Mais le plus troublant, dans cette histoire est le malaise qui s’empare de tous ceux qui côtoient Charles ou s’intéressent à lui. Ce dernier parvient tout d’abord à transformer en complices actifs – qui empoisonnent, volent et assassinent avec lui – une jeune fille un peu perdue et un Indien, Ajay, qui devient son homme à tout faire. Le Serpent promet mariage et famille à l’une, réjouissances et richesses à l’autre. Mais, même ses victimes, qui deviennent ses obligés, sont vaincues par sa tranquille assurance. Ils l’aident et le servent. Les repentis, ceux qui aident à le traquer, maintiennent également une sorte de lien affectif avec lui. Charles est parvenu à les emmener avec lui dans les zones grises de l’illégalité, au nom de la lutte contre l’ordre bourgeois. Quant au jeune diplomate hollandais qui mène une longue croisade contre le meurtrier de touristes, il est détruit par son impuissance. Dans cette série, le bien ne triomphe jamais, et semble lui aussi contaminé par le mal. Le modèle, ici, est épidémique.
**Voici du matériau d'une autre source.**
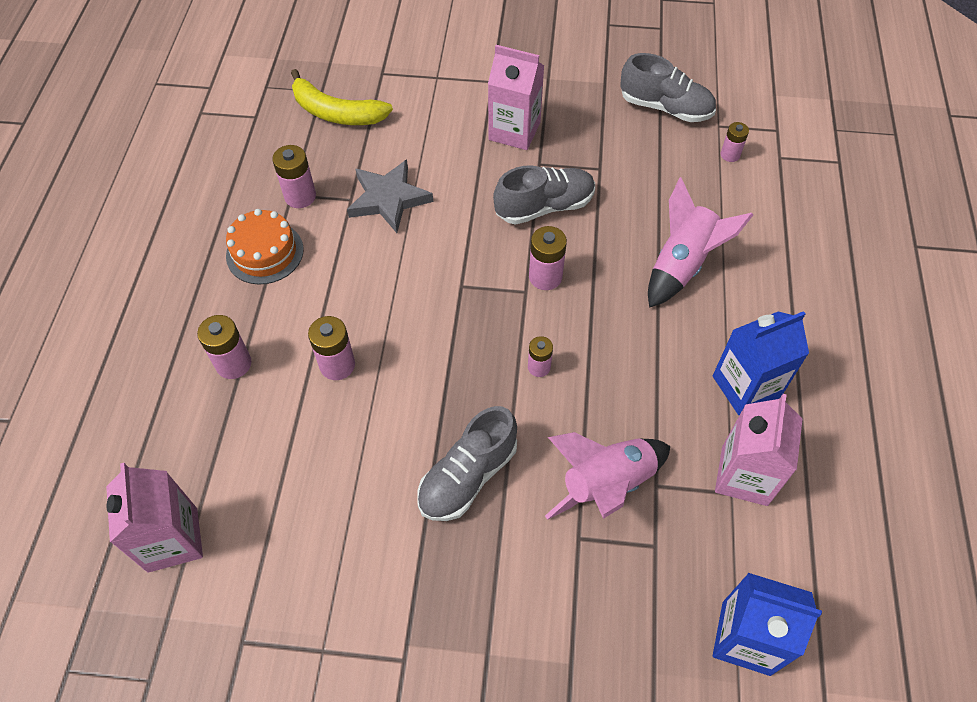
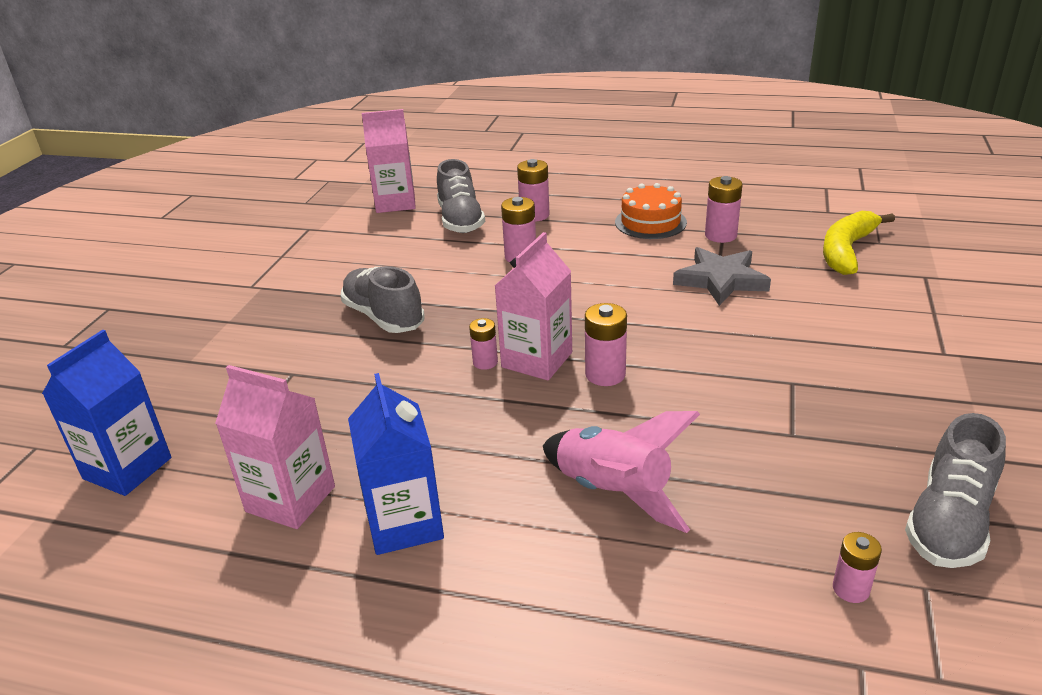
camera: 100 degrees right, 25 degrees down
(514, 131) = (849, 366): pink carton -> pink carton (537, 360)
(544, 207) = (716, 381): grey shoe -> grey shoe (460, 220)
(607, 484) = (334, 395): pink rocket -> none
Dissimulé derrière les apparences du bien, sans raison, contagieux, le mal envahit cette série, et atteint même l’esprit du spectateur, parfois séduit contre son gré par la révolte glamour de ses protagonistes. Mais la quête d’utopie et d’autonomie portée par les hippies du film semble se briser contre la réalité malfaisante du monde. Seuls ceux qui parviennent à rentrer chez eux en réchappent. Avec Le Serpent, la question du mal devient métaphysique. Et d’autant plus angoissante.